If you're using Java 7 or lower, you'll need a method to encode a String to Base64, such as:
byte[] message = (username+":"+password).getBytes("UTF-8");
String encoded = javax.xml.bind.DatatypeConverter.printBase64Binary(message);
Yes, that's all you have to do in order to use Basic Auth. The code above to set the Request Property should be done immediately after opening the connection and before getting the Input or Output streams.
Incidentally, in case someone else runs into the same, the android problem, is also present if you use org.apache.commons.codec.binary.Base64 and do Base64.encodeBase64String(). You need to do Base64.encodeBase64() and get a byte[] then construct the string.
It caught me offguard entirely that the results would be different for the line ending between those two methods.
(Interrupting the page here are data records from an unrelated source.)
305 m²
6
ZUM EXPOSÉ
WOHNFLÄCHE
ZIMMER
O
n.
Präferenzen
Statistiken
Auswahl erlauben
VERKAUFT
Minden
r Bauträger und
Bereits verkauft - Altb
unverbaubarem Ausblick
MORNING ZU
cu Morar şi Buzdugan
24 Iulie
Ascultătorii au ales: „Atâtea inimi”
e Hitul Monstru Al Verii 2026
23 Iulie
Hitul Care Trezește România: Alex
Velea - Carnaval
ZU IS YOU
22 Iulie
You can use java.net.Authenticator to configure basic auth. globally for every request send by your application, see :
http://docs.oracle.com/javase/7/docs/technotes/guides/net/http-auth.html
http://developer.android.com/reference/java/net/Authenticator.html#getPasswordAuthentication()
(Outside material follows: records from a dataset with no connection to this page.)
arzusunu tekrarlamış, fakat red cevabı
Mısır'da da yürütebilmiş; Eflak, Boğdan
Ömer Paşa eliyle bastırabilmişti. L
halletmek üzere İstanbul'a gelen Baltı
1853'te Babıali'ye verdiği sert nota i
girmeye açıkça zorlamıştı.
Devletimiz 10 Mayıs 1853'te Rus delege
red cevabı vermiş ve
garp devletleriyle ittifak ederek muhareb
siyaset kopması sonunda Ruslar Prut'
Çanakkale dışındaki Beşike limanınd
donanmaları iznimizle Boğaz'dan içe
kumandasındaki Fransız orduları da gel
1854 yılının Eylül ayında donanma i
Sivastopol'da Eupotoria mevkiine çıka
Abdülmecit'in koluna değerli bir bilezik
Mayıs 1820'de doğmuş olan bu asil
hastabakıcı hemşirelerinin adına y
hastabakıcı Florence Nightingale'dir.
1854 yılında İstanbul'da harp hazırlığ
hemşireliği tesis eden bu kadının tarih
you need to do this just copy paste it be happy
HttpURLConnection urlConnection;
String url;
// String data = json;
String result = null;
try {
String username ="danish.hussain#gmail.com";
String password = "12345678";
String auth =new String(username + ":" + password);
byte[] data1 = auth.getBytes(UTF_8);
String base64 = Base64.encodeToString(data1, Base64.NO_WRAP);
//Connect
urlConnection = (HttpURLConnection) ((new URL(urlBasePath).openConnection()));
urlConnection.setDoOutput(true);
urlConnection.setRequestProperty("Content-Type", "application/json");
urlConnection.setRequestProperty("Authorization", "Basic "+base64);
urlConnection.setRequestProperty("Accept", "application/json");
urlConnection.setRequestMethod("POST");
urlConnection.setConnectTimeout(10000);
urlConnection.connect();
JSONObject obj = new JSONObject();
obj.put("MobileNumber", "+97333746934");
obj.put("EmailAddress", "danish.hussain#dhl.com");
obj.put("FirstName", "Danish");
obj.put("LastName", "Hussain");
obj.put("Country", "BH");
obj.put("Language", "EN");
String data = obj.toString();
//Write
OutputStream outputStream = urlConnection.getOutputStream();
BufferedWriter writer = new BufferedWriter(new OutputStreamWriter(outputStream, "UTF-8"));
writer.write(data);
writer.close();
outputStream.close();
int responseCode=urlConnection.getResponseCode();
if (responseCode == HttpsURLConnection.HTTP_OK) {
//Read
BufferedReader bufferedReader = new BufferedReader(new InputStreamReader(urlConnection.getInputStream(), "UTF-8"));
String line = null;
StringBuilder sb = new StringBuilder();
while ((line = bufferedReader.readLine()) != null) {
sb.append(line);
}
bufferedReader.close();
result = sb.toString();
}else {
// return new String("false : "+responseCode);
new String("false : "+responseCode);
}
} catch (UnsupportedEncodingException e) {
e.printStackTrace();
} catch (IOException e) {
e.printStackTrace();
} catch (JSONException e) {
e.printStackTrace();
}
I was having this problem too.
And Now I have solved this problem.
My code is :
URL url = new URL(stringUrl);
String authStr = "MyAPIKey"+":"+"Password";
System.out.println("Original String is " + authStr);
// encode data on your side using BASE64
byte[] bytesEncoded = Base64.encodeBase64(authStr .getBytes());
String authEncoded = new String(bytesEncoded);
HttpURLConnection connection = (HttpURLConnection) url.openConnection();
connection.setRequestProperty("Authorization", "Basic "+authEncoded);
It may help many others.
Best of luck.
Regarding the Base64 encoding problem, I found this library: http://sourceforge.net/projects/migbase64/
I have not fully vetted it but I am using it for the Basic Authentication solution shown above (as well as for image encoding/decoding), and it works well. It provides a parameter for whether or not to include the newline.